Add ground chicken, 1½ teaspoons fine sea salt, and a few turns of fresh cracked pepper. Cook until no longer pink, about 6-8 minutes while breaking up larger pieces of chicken with a wooden spoon.
Add white wine, dried herbs, and crushed pepper flakes, if using. Cook 10 minutes, stirring occasionally to incorporate the ingredients.
Add tomato sauce, crushed tomatoes, and Parmesan rind if using. Reduce heat to low and simmer for 30~45 minutes until color deepens to a brick red, stirring occasionally. Run a spatula around the pan and under sauce as needed as it simmers.
Meanwhile, cook pasta in a large pot of salted, boiling water until al dente.

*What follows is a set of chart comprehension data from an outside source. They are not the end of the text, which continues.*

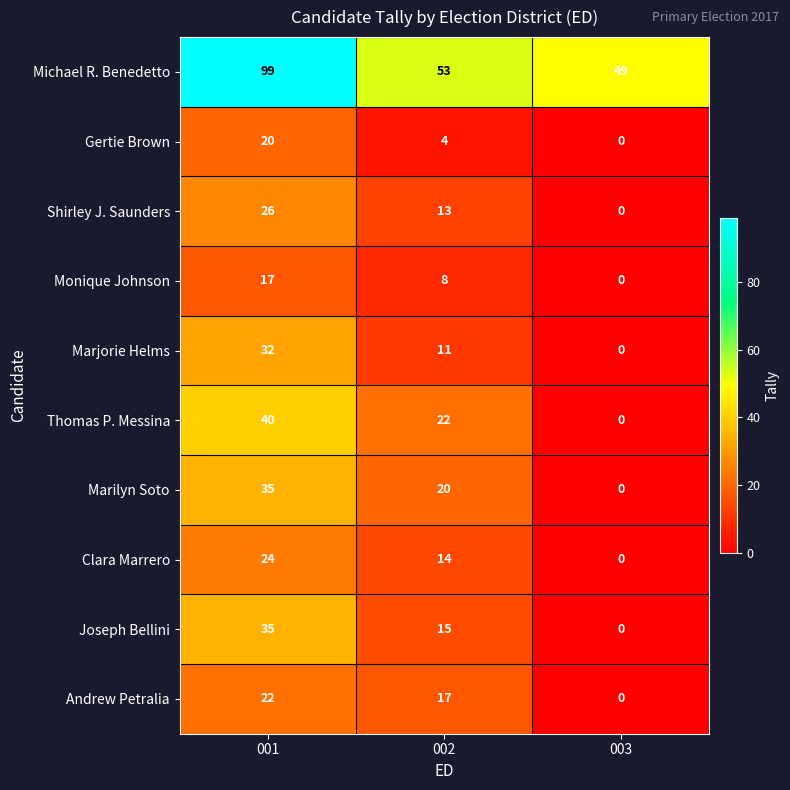

Reading left to right, what are all the values shown in this chart?

Michael R. Benedetto: 99	53	49
Gertie Brown: 20	4	0
Shirley J. Saunders: 26	13	0
Monique Johnson: 17	8	0
Marjorie Helms: 32	11	0
Thomas P. Messina: 40	22	0
Marilyn Soto: 35	20	0
Clara Marrero: 24	14	0
Joseph Bellini: 35	15	0
Andrew Petralia: 22	17	0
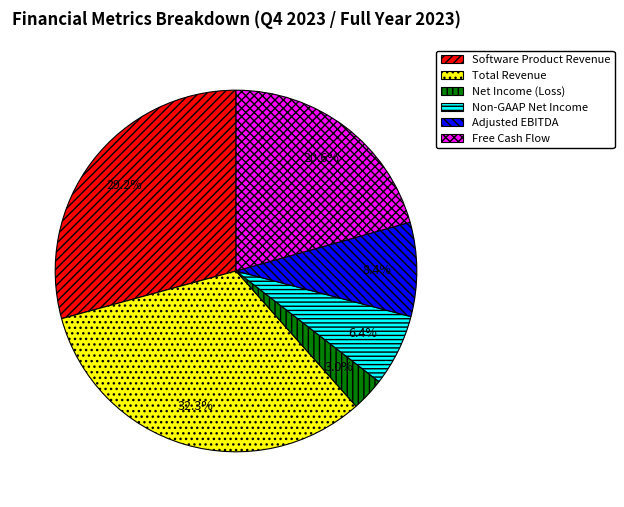

Which slice is the smallest?

Net Income (Loss)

About ten minutes before bolognese is done, add the fresh herbs. Season sauce to taste and toss with rigatoni and a little pasta water. Finish with freshly grated Parmesan and if you feel fancy garnish with pea flowers, pea tendrils, or basil leaves. Divertiti!
Storage Tips: Summertime bolognese can last up to 4 days in your refrigerator in a tightly covered container or, about 3 to 4 months properly sealed in your freezer. To reheat, slowly simmer in a saucepan on medium-low heat.